A car traveling at 13.6 meters per second crashes into a barrier and stops in 0.321 meters. What force must be exerted on a child of mass 21.2 kilograms to stop him or her in the same time as the car? Answer must be in 3 significant digits.

Answer 1

Given data:

* The velocity of the car is 13.6 m/s.

* The distance traveled by the car before coming to rest is 0.321 m.

* The mass of the child is 21.2 kg.

* The final velocity of the car is 0 m/s.

Solution:

By the kinematics equation, the velocity of the car in terms of the acceleration and the distance traveled is,

`v^2-u^2=2aS`

where v is the final velocity, u is the initial velocity, S is the distance tarveled, and a is the acceleration,

Substituting the known values,

`\begin{gathered} 0-(13.6)^2=2* a*0.321 \\ -184.96=0.642* a \\ a=(-184.96)/(0.642) \\ a=-288.1ms^(-2) \end{gathered}`

Here, the negative sign is representing the decrease in the value of velocity with time.

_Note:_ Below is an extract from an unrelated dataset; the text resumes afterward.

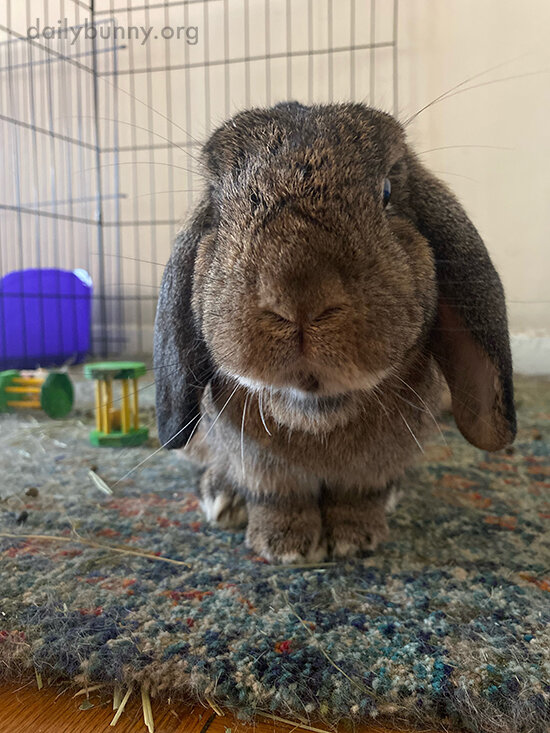
Image resolution: width=550 pixels, height=733 pixels. I want to click on empty space on wall, so click(x=532, y=136).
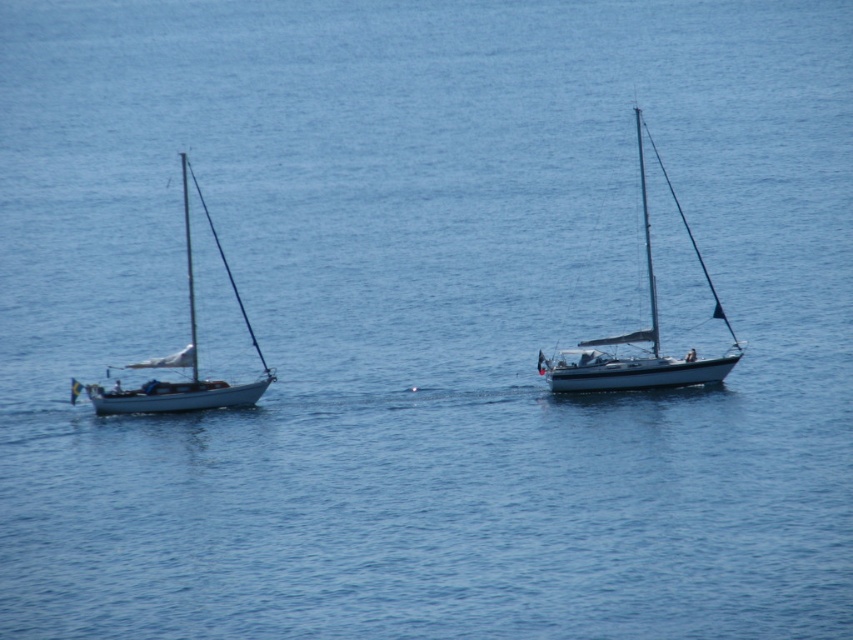
You are a sailor standing on the deck of the white glossy sailboat at center and want to reach the white matte mast at upper center to adjust the flag. Can you do it without moving from your current position?

The distance between the white glossy sailboat at center and the white matte mast at upper center is 4.51 feet. Since you are already on the deck of the white glossy sailboat at center, you can reach the white matte mast at upper center to adjust the flag without moving from your current position if the mast is within your arm reach. However, the question does not provide information about your arm length or the exact position of the mast relative to the deck. Therefore, it is unclear if you can reach it.

You are a sailor on the white glossy sailboat at center and want to know if you can see the white matte mast at upper center from your current position. Based on their positions, can you see it?

The white glossy sailboat at center is in front of the white matte mast at upper center, so the mast is behind the sailboat. Therefore, you cannot see the white matte mast at upper center from your current position on the white glossy sailboat at center.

By the Newton's second law, the force acting on the child in terms of the mass and acceleration is,

`F=ma`

where m is the mass of the child,

Substituting the known values,

`\begin{gathered} F=21.2*(-288.1) \\ F=-6107.72\text{ } \\ F\approx-6110\text{ N} \end{gathered}`

Thus, the magnitude of force acting on the child in three significant figures is 6110 N.